Menjaga suhu air yang lebih dingin juga menjadi tantangan, karena memasukkan telur yang baru saja direbus dalam air mendidih menyebabkan suhu naik satu atau dua derajat.
Para peneliti merekomendasikan untuk memulai dengan suhu air dingin pada 28°C agar perubahan suhu ini bisa diminimalisir.
Mereka juga menyarankan untuk sedikit menggores bagian ujung cangkang sebelum memasak dan mengaduk telur perlahan saat berada di air dingin. Namun, ternyata mereka lupa melakukan kedua hal tersebut.
Hasilnya? Lezat!
Kuning telur memiliki warna emas yang kaya, rasanya lebih gurih, dan teksturnya sedikit lembut tanpa menjadi cair.
Bagi mereka yang lebih suka telur rebus dengan tekstur lebih padat, metode ini mungkin sedikit mengecewakan. Namun, para peneliti menyarankan untuk meningkatkan suhu air yang lebih dingin jika menginginkan hasil yang lebih keras. Bagi kita, teksturnya sudah mendekati sempurna!
Mengapa Mengembangkan Resep Ini?
Para peneliti ini bekerja di FoamLab, laboratorium sains di University of Napoli Federico II yang berfokus pada struktur material dalam berbagai suhu dan kondisi.
Fokus utama penelitian mereka sebenarnya adalah plastik. Namun, menurut direktur lab sekaligus salah satu penulis studi, Ernesto Di Maio, proyek ini bermula dari tantangan seorang kolega yang meminta mereka menerapkan keahlian mereka pada sesuatu yang lebih populer, seperti makanan.
Kolega tersebut memberi tahu Di Maio tentang seorang koki yang menjual telur seharga 80 euro per butir. Koki itu menggunakan teknik yang cukup rumit, di mana putih dan kuning telur dimasak secara terpisah, lalu disatukan kembali dengan cara yang sangat elegan.
Merasa tertantang, Di Maio meminta mahasiswa PhD Emilia Di Lorenzo untuk mengembangkan metode yang memungkinkan kedua bagian telur matang pada suhu idealnya masing-masing, tanpa harus memisahkan atau merusak cangkangnya.
Di Lorenzo mendekati tantangan ini dengan cara khas seorang ilmuwan material. Sebelum melakukan uji coba langsung, ia menghabiskan beberapa minggu menjalankan simulasi komputer untuk memodelkan perpindahan panas dari air ke dalam telur.
Tujuannya adalah menemukan kombinasi suhu dan waktu yang memungkinkan putih dan kuning telur matang dengan sempurna.
"Kami benar-benar menulis model matematika yang tepat," jelas Di Lorenzo.
"Kemudian, kami mengembangkan program dinamika fluida komputasi untuk menguji berbagai skenario. ‘Bagaimana jika kita memasaknya pada 100 derajat Celsius?
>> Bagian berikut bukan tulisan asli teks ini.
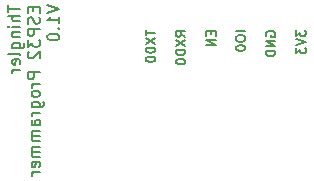
<source format=gbr>
G04 #@! TF.GenerationSoftware,KiCad,Pcbnew,(5.1.4-0-10_14)*
G04 #@! TF.CreationDate,2020-04-01T19:03:20+03:00*
G04 #@! TF.ProjectId,esp32-programmer,65737033-322d-4707-926f-6772616d6d65,rev?*
G04 #@! TF.SameCoordinates,Original*
G04 #@! TF.FileFunction,Legend,Bot*
G04 #@! TF.FilePolarity,Positive*
%FSLAX46Y46*%
G04 Gerber Fmt 4.6, Leading zero omitted, Abs format (unit mm)*
G04 Created by KiCad (PCBNEW (5.1.4-0-10_14)) date 2020-04-01 19:03:20*
%MOMM*%
%LPD*%
G04 APERTURE LIST*
%ADD10C,0.150000*%
G04 APERTURE END LIST*
D10*
X54652380Y-94692738D02*
X54652380Y-95264166D01*
X55652380Y-94978452D02*
X54652380Y-94978452D01*
X55652380Y-95597500D02*
X54652380Y-95597500D01*
X55652380Y-96026071D02*
X55128571Y-96026071D01*
X55033333Y-95978452D01*
X54985714Y-95883214D01*
X54985714Y-95740357D01*
X55033333Y-95645119D01*
X55080952Y-95597500D01*
X55652380Y-96502261D02*
X54985714Y-96502261D01*
X54652380Y-96502261D02*
X54700000Y-96454642D01*
X54747619Y-96502261D01*
X54700000Y-96549880D01*
X54652380Y-96502261D01*
X54747619Y-96502261D01*
X54985714Y-96978452D02*
X55652380Y-96978452D01*
X55080952Y-96978452D02*
X55033333Y-97026071D01*
X54985714Y-97121309D01*
X54985714Y-97264166D01*
X55033333Y-97359404D01*
X55128571Y-97407023D01*
X55652380Y-97407023D01*
X54985714Y-98311785D02*
X55795238Y-98311785D01*
X55890476Y-98264166D01*
X55938095Y-98216547D01*
X55985714Y-98121309D01*
X55985714Y-97978452D01*
X55938095Y-97883214D01*
X55604761Y-98311785D02*
X55652380Y-98216547D01*
X55652380Y-98026071D01*
X55604761Y-97930833D01*
X55557142Y-97883214D01*
X55461904Y-97835595D01*
X55176190Y-97835595D01*
X55080952Y-97883214D01*
X55033333Y-97930833D01*
X54985714Y-98026071D01*
X54985714Y-98216547D01*
X55033333Y-98311785D01*
X55652380Y-98930833D02*
X55604761Y-98835595D01*
X55509523Y-98787976D01*
X54652380Y-98787976D01*
X55604761Y-99692738D02*
X55652380Y-99597500D01*
X55652380Y-99407023D01*
X55604761Y-99311785D01*
X55509523Y-99264166D01*
X55128571Y-99264166D01*
X55033333Y-99311785D01*
X54985714Y-99407023D01*
X54985714Y-99597500D01*
X55033333Y-99692738D01*
X55128571Y-99740357D01*
X55223809Y-99740357D01*
X55319047Y-99264166D01*
X55652380Y-100168928D02*
X54985714Y-100168928D01*
X55176190Y-100168928D02*
X55080952Y-100216547D01*
X55033333Y-100264166D01*
X54985714Y-100359404D01*
X54985714Y-100454642D01*
X56778571Y-94835595D02*
X56778571Y-95168928D01*
X57302380Y-95311785D02*
X57302380Y-94835595D01*
X56302380Y-94835595D01*
X56302380Y-95311785D01*
X57254761Y-95692738D02*
X57302380Y-95835595D01*
X57302380Y-96073690D01*
X57254761Y-96168928D01*
X57207142Y-96216547D01*
X57111904Y-96264166D01*
X57016666Y-96264166D01*
X56921428Y-96216547D01*
X56873809Y-96168928D01*
X56826190Y-96073690D01*
X56778571Y-95883214D01*
X56730952Y-95787976D01*
X56683333Y-95740357D01*
X56588095Y-95692738D01*
X56492857Y-95692738D01*
X56397619Y-95740357D01*
X56350000Y-95787976D01*
X56302380Y-95883214D01*
X56302380Y-96121309D01*
X56350000Y-96264166D01*
X57302380Y-96692738D02*
X56302380Y-96692738D01*
X56302380Y-97073690D01*
X56350000Y-97168928D01*
X56397619Y-97216547D01*
X56492857Y-97264166D01*
X56635714Y-97264166D01*
X56730952Y-97216547D01*
X56778571Y-97168928D01*
X56826190Y-97073690D01*
X56826190Y-96692738D01*
X56302380Y-97597500D02*
X56302380Y-98216547D01*
X56683333Y-97883214D01*
X56683333Y-98026071D01*
X56730952Y-98121309D01*
X56778571Y-98168928D01*
X56873809Y-98216547D01*
X57111904Y-98216547D01*
X57207142Y-98168928D01*
X57254761Y-98121309D01*
X57302380Y-98026071D01*
X57302380Y-97740357D01*
X57254761Y-97645119D01*
X57207142Y-97597500D01*
X56397619Y-98597500D02*
X56350000Y-98645119D01*
X56302380Y-98740357D01*
X56302380Y-98978452D01*
X56350000Y-99073690D01*
X56397619Y-99121309D01*
X56492857Y-99168928D01*
X56588095Y-99168928D01*
X56730952Y-99121309D01*
X57302380Y-98549880D01*
X57302380Y-99168928D01*
X57302380Y-100359404D02*
X56302380Y-100359404D01*
X56302380Y-100740357D01*
X56350000Y-100835595D01*
X56397619Y-100883214D01*
X56492857Y-100930833D01*
X56635714Y-100930833D01*
X56730952Y-100883214D01*
X56778571Y-100835595D01*
X56826190Y-100740357D01*
X56826190Y-100359404D01*
X57302380Y-101359404D02*
X56635714Y-101359404D01*
X56826190Y-101359404D02*
X56730952Y-101407023D01*
X56683333Y-101454642D01*
X56635714Y-101549880D01*
X56635714Y-101645119D01*
X57302380Y-102121309D02*
X57254761Y-102026071D01*
X57207142Y-101978452D01*
X57111904Y-101930833D01*
X56826190Y-101930833D01*
X56730952Y-101978452D01*
X56683333Y-102026071D01*
X56635714Y-102121309D01*
X56635714Y-102264166D01*
X56683333Y-102359404D01*
X56730952Y-102407023D01*
X56826190Y-102454642D01*
X57111904Y-102454642D01*
X57207142Y-102407023D01*
X57254761Y-102359404D01*
X57302380Y-102264166D01*
X57302380Y-102121309D01*
X56635714Y-103311785D02*
X57445238Y-103311785D01*
X57540476Y-103264166D01*
X57588095Y-103216547D01*
X57635714Y-103121309D01*
X57635714Y-102978452D01*
X57588095Y-102883214D01*
X57254761Y-103311785D02*
X57302380Y-103216547D01*
X57302380Y-103026071D01*
X57254761Y-102930833D01*
X57207142Y-102883214D01*
X57111904Y-102835595D01*
X56826190Y-102835595D01*
X56730952Y-102883214D01*
X56683333Y-102930833D01*
X56635714Y-103026071D01*
X56635714Y-103216547D01*
X56683333Y-103311785D01*
X57302380Y-103787976D02*
X56635714Y-103787976D01*
X56826190Y-103787976D02*
X56730952Y-103835595D01*
X56683333Y-103883214D01*
X56635714Y-103978452D01*
X56635714Y-104073690D01*
X57302380Y-104835595D02*
X56778571Y-104835595D01*
X56683333Y-104787976D01*
X56635714Y-104692738D01*
X56635714Y-104502261D01*
X56683333Y-104407023D01*
X57254761Y-104835595D02*
X57302380Y-104740357D01*
X57302380Y-104502261D01*
X57254761Y-104407023D01*
X57159523Y-104359404D01*
X57064285Y-104359404D01*
X56969047Y-104407023D01*
X56921428Y-104502261D01*
X56921428Y-104740357D01*
X56873809Y-104835595D01*
X57302380Y-105311785D02*
X56635714Y-105311785D01*
X56730952Y-105311785D02*
X56683333Y-105359404D01*
X56635714Y-105454642D01*
X56635714Y-105597500D01*
X56683333Y-105692738D01*
X56778571Y-105740357D01*
X57302380Y-105740357D01*
X56778571Y-105740357D02*
X56683333Y-105787976D01*
X56635714Y-105883214D01*
X56635714Y-106026071D01*
X56683333Y-106121309D01*
X56778571Y-106168928D01*
X57302380Y-106168928D01*
X57302380Y-106645119D02*
X56635714Y-106645119D01*
X56730952Y-106645119D02*
X56683333Y-106692738D01*
X56635714Y-106787976D01*
X56635714Y-106930833D01*
X56683333Y-107026071D01*
X56778571Y-107073690D01*
X57302380Y-107073690D01*
X56778571Y-107073690D02*
X56683333Y-107121309D01*
X56635714Y-107216547D01*
X56635714Y-107359404D01*
X56683333Y-107454642D01*
X56778571Y-107502261D01*
X57302380Y-107502261D01*
X57254761Y-108359404D02*
X57302380Y-108264166D01*
X57302380Y-108073690D01*
X57254761Y-107978452D01*
X57159523Y-107930833D01*
X56778571Y-107930833D01*
X56683333Y-107978452D01*
X56635714Y-108073690D01*
X56635714Y-108264166D01*
X56683333Y-108359404D01*
X56778571Y-108407023D01*
X56873809Y-108407023D01*
X56969047Y-107930833D01*
X57302380Y-108835595D02*
X56635714Y-108835595D01*
X56826190Y-108835595D02*
X56730952Y-108883214D01*
X56683333Y-108930833D01*
X56635714Y-109026071D01*
X56635714Y-109121309D01*
X57952380Y-94692738D02*
X58952380Y-95026071D01*
X57952380Y-95359404D01*
X58952380Y-96216547D02*
X58952380Y-95645119D01*
X58952380Y-95930833D02*
X57952380Y-95930833D01*
X58095238Y-95835595D01*
X58190476Y-95740357D01*
X58238095Y-95645119D01*
X58857142Y-96645119D02*
X58904761Y-96692738D01*
X58952380Y-96645119D01*
X58904761Y-96597500D01*
X58857142Y-96645119D01*
X58952380Y-96645119D01*
X57952380Y-97311785D02*
X57952380Y-97407023D01*
X58000000Y-97502261D01*
X58047619Y-97549880D01*
X58142857Y-97597500D01*
X58333333Y-97645119D01*
X58571428Y-97645119D01*
X58761904Y-97597500D01*
X58857142Y-97549880D01*
X58904761Y-97502261D01*
X58952380Y-97407023D01*
X58952380Y-97311785D01*
X58904761Y-97216547D01*
X58857142Y-97168928D01*
X58761904Y-97121309D01*
X58571428Y-97073690D01*
X58333333Y-97073690D01*
X58142857Y-97121309D01*
X58047619Y-97168928D01*
X58000000Y-97216547D01*
X57952380Y-97311785D01*
X66286904Y-96773690D02*
X66286904Y-97230833D01*
X67086904Y-97002261D02*
X66286904Y-97002261D01*
X66286904Y-97421309D02*
X67086904Y-97954642D01*
X66286904Y-97954642D02*
X67086904Y-97421309D01*
X67086904Y-98259404D02*
X66286904Y-98259404D01*
X66286904Y-98449880D01*
X66325000Y-98564166D01*
X66401190Y-98640357D01*
X66477380Y-98678452D01*
X66629761Y-98716547D01*
X66744047Y-98716547D01*
X66896428Y-98678452D01*
X66972619Y-98640357D01*
X67048809Y-98564166D01*
X67086904Y-98449880D01*
X67086904Y-98259404D01*
X66286904Y-99211785D02*
X66286904Y-99287976D01*
X66325000Y-99364166D01*
X66363095Y-99402261D01*
X66439285Y-99440357D01*
X66591666Y-99478452D01*
X66782142Y-99478452D01*
X66934523Y-99440357D01*
X67010714Y-99402261D01*
X67048809Y-99364166D01*
X67086904Y-99287976D01*
X67086904Y-99211785D01*
X67048809Y-99135595D01*
X67010714Y-99097500D01*
X66934523Y-99059404D01*
X66782142Y-99021309D01*
X66591666Y-99021309D01*
X66439285Y-99059404D01*
X66363095Y-99097500D01*
X66325000Y-99135595D01*
X66286904Y-99211785D01*
X69636904Y-97345119D02*
X69255952Y-97078452D01*
X69636904Y-96887976D02*
X68836904Y-96887976D01*
X68836904Y-97192738D01*
X68875000Y-97268928D01*
X68913095Y-97307023D01*
X68989285Y-97345119D01*
X69103571Y-97345119D01*
X69179761Y-97307023D01*
X69217857Y-97268928D01*
X69255952Y-97192738D01*
X69255952Y-96887976D01*
X68836904Y-97611785D02*
X69636904Y-98145119D01*
X68836904Y-98145119D02*
X69636904Y-97611785D01*
X69636904Y-98449880D02*
X68836904Y-98449880D01*
X68836904Y-98640357D01*
X68875000Y-98754642D01*
X68951190Y-98830833D01*
X69027380Y-98868928D01*
X69179761Y-98907023D01*
X69294047Y-98907023D01*
X69446428Y-98868928D01*
X69522619Y-98830833D01*
X69598809Y-98754642D01*
X69636904Y-98640357D01*
X69636904Y-98449880D01*
X68836904Y-99402261D02*
X68836904Y-99478452D01*
X68875000Y-99554642D01*
X68913095Y-99592738D01*
X68989285Y-99630833D01*
X69141666Y-99668928D01*
X69332142Y-99668928D01*
X69484523Y-99630833D01*
X69560714Y-99592738D01*
X69598809Y-99554642D01*
X69636904Y-99478452D01*
X69636904Y-99402261D01*
X69598809Y-99326071D01*
X69560714Y-99287976D01*
X69484523Y-99249880D01*
X69332142Y-99211785D01*
X69141666Y-99211785D01*
X68989285Y-99249880D01*
X68913095Y-99287976D01*
X68875000Y-99326071D01*
X68836904Y-99402261D01*
X71792857Y-96887976D02*
X71792857Y-97154642D01*
X72211904Y-97268928D02*
X72211904Y-96887976D01*
X71411904Y-96887976D01*
X71411904Y-97268928D01*
X72211904Y-97611785D02*
X71411904Y-97611785D01*
X72211904Y-98068928D01*
X71411904Y-98068928D01*
X74711904Y-96887976D02*
X73911904Y-96887976D01*
X73911904Y-97421309D02*
X73911904Y-97573690D01*
X73950000Y-97649880D01*
X74026190Y-97726071D01*
X74178571Y-97764166D01*
X74445238Y-97764166D01*
X74597619Y-97726071D01*
X74673809Y-97649880D01*
X74711904Y-97573690D01*
X74711904Y-97421309D01*
X74673809Y-97345119D01*
X74597619Y-97268928D01*
X74445238Y-97230833D01*
X74178571Y-97230833D01*
X74026190Y-97268928D01*
X73950000Y-97345119D01*
X73911904Y-97421309D01*
X73911904Y-98259404D02*
X73911904Y-98335595D01*
X73950000Y-98411785D01*
X73988095Y-98449880D01*
X74064285Y-98487976D01*
X74216666Y-98526071D01*
X74407142Y-98526071D01*
X74559523Y-98487976D01*
X74635714Y-98449880D01*
X74673809Y-98411785D01*
X74711904Y-98335595D01*
X74711904Y-98259404D01*
X74673809Y-98183214D01*
X74635714Y-98145119D01*
X74559523Y-98107023D01*
X74407142Y-98068928D01*
X74216666Y-98068928D01*
X74064285Y-98107023D01*
X73988095Y-98145119D01*
X73950000Y-98183214D01*
X73911904Y-98259404D01*
X76500000Y-97307023D02*
X76461904Y-97230833D01*
X76461904Y-97116547D01*
X76500000Y-97002261D01*
X76576190Y-96926071D01*
X76652380Y-96887976D01*
X76804761Y-96849880D01*
X76919047Y-96849880D01*
X77071428Y-96887976D01*
X77147619Y-96926071D01*
X77223809Y-97002261D01*
X77261904Y-97116547D01*
X77261904Y-97192738D01*
X77223809Y-97307023D01*
X77185714Y-97345119D01*
X76919047Y-97345119D01*
X76919047Y-97192738D01*
X77261904Y-97687976D02*
X76461904Y-97687976D01*
X77261904Y-98145119D01*
X76461904Y-98145119D01*
X77261904Y-98526071D02*
X76461904Y-98526071D01*
X76461904Y-98716547D01*
X76500000Y-98830833D01*
X76576190Y-98907023D01*
X76652380Y-98945119D01*
X76804761Y-98983214D01*
X76919047Y-98983214D01*
X77071428Y-98945119D01*
X77147619Y-98907023D01*
X77223809Y-98830833D01*
X77261904Y-98716547D01*
X77261904Y-98526071D01*
X79011904Y-96811785D02*
X79011904Y-97307023D01*
X79316666Y-97040357D01*
X79316666Y-97154642D01*
X79354761Y-97230833D01*
X79392857Y-97268928D01*
X79469047Y-97307023D01*
X79659523Y-97307023D01*
X79735714Y-97268928D01*
X79773809Y-97230833D01*
X79811904Y-97154642D01*
X79811904Y-96926071D01*
X79773809Y-96849880D01*
X79735714Y-96811785D01*
X79011904Y-97535595D02*
X79811904Y-97802261D01*
X79011904Y-98068928D01*
X79011904Y-98259404D02*
X79011904Y-98754642D01*
X79316666Y-98487976D01*
X79316666Y-98602261D01*
X79354761Y-98678452D01*
X79392857Y-98716547D01*
X79469047Y-98754642D01*
X79659523Y-98754642D01*
X79735714Y-98716547D01*
X79773809Y-98678452D01*
X79811904Y-98602261D01*
X79811904Y-98373690D01*
X79773809Y-98297500D01*
X79735714Y-98259404D01*
M02*

</source>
Apa yang akan terjadi?’ dan seterusnya."
Menariknya, setelah beberapa bulan, Di Maio baru menyadari bahwa Di Lorenzo sebenarnya tidak menyukai telur sama sekali! "Jadi, saya seperti menyiksanya dengan proyek ini," candanya.
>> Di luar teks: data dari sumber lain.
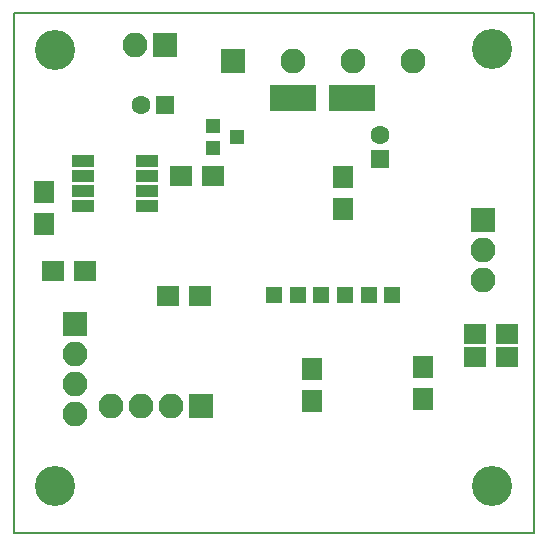
<source format=gbr>
G04 #@! TF.FileFunction,Soldermask,Bot*
%FSLAX46Y46*%
G04 Gerber Fmt 4.6, Leading zero omitted, Abs format (unit mm)*
G04 Created by KiCad (PCBNEW 4.0.7) date Sun Jun 24 13:53:47 2018*
%MOMM*%
%LPD*%
G01*
G04 APERTURE LIST*
%ADD10C,0.100000*%
%ADD11C,0.150000*%
%ADD12R,1.600000X1.600000*%
%ADD13C,1.600000*%
%ADD14C,3.400000*%
%ADD15R,1.300000X1.200000*%
%ADD16R,1.700000X1.900000*%
%ADD17R,1.900000X1.700000*%
%ADD18R,1.950000X1.000000*%
%ADD19R,2.110000X2.110000*%
%ADD20C,2.110000*%
%ADD21R,2.100000X2.100000*%
%ADD22O,2.100000X2.100000*%
%ADD23R,3.900000X2.200000*%
%ADD24R,1.400000X1.400000*%
G04 APERTURE END LIST*
D10*
D11*
X109800000Y-113600000D02*
X109800000Y-69600000D01*
X153800000Y-113600000D02*
X109800000Y-113600000D01*
X153800000Y-69600000D02*
X153800000Y-113600000D01*
X109800000Y-69600000D02*
X153800000Y-69600000D01*
D12*
X140820000Y-81890000D03*
D13*
X140820000Y-79890000D03*
D14*
X113300000Y-109600000D03*
X113300000Y-72700000D03*
X150300000Y-109600000D03*
X150300000Y-72600000D03*
D12*
X122590000Y-77340000D03*
D13*
X120590000Y-77340000D03*
D15*
X126690000Y-81010000D03*
X126690000Y-79110000D03*
X128690000Y-80060000D03*
D16*
X112370000Y-87410000D03*
X112370000Y-84710000D03*
D17*
X115850000Y-91450000D03*
X113150000Y-91450000D03*
X123960000Y-83370000D03*
X126660000Y-83370000D03*
X151530000Y-96750000D03*
X148830000Y-96750000D03*
X148830000Y-98710000D03*
X151530000Y-98710000D03*
D16*
X137660000Y-86160000D03*
X137660000Y-83460000D03*
X144440000Y-102280000D03*
X144440000Y-99580000D03*
X135060000Y-102440000D03*
X135060000Y-99740000D03*
D17*
X125540000Y-93540000D03*
X122840000Y-93540000D03*
D18*
X121080000Y-82095000D03*
X121080000Y-83365000D03*
X121080000Y-84635000D03*
X121080000Y-85905000D03*
X115680000Y-85905000D03*
X115680000Y-84635000D03*
X115680000Y-83365000D03*
X115680000Y-82095000D03*
D19*
X128360000Y-73610000D03*
D20*
X133440000Y-73610000D03*
X138520000Y-73610000D03*
X143600000Y-73610000D03*
D21*
X149490000Y-87070000D03*
D22*
X149490000Y-89610000D03*
X149490000Y-92150000D03*
D21*
X122570000Y-72280000D03*
D22*
X120030000Y-72280000D03*
D23*
X133440000Y-76790000D03*
X138440000Y-76790000D03*
D24*
X141840000Y-93420000D03*
X139840000Y-93420000D03*
X137840000Y-93420000D03*
X135840000Y-93420000D03*
X133840000Y-93420000D03*
X131840000Y-93420000D03*
D21*
X114940000Y-95920000D03*
D22*
X114940000Y-98460000D03*
X114940000Y-101000000D03*
X114940000Y-103540000D03*
D21*
X125676000Y-102880000D03*
D22*
X123136000Y-102880000D03*
X120596000Y-102880000D03*
X118056000Y-102880000D03*
M02*

</source>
Sebaliknya, Di Maio sendiri sangat menikmati hasilnya dan bahkan memasaknya untuk keluarganya saat Paskah tahun lalu. "Mereka benar-benar terkejut dengan rasanya," katanya.
Selain menghasilkan tekstur putih dan kuning telur yang sempurna, penelitian ini juga menemukan bahwa metode mereka dapat meningkatkan kandungan nutrisi telur dibandingkan metode memasak lainnya.
Namun, tujuan utama mereka bukanlah mematenkan metode baru memasak telur, melainkan melakukan eksperimen ilmiah yang menyenangkan.
Dalam makalah mereka, para peneliti menulis bahwa "pengetahuan tentang sains di balik masalah sederhana dapat meningkatkan aspek terkecil dalam kehidupan kita sehari-hari, seperti sekadar menikmati sebutir telur."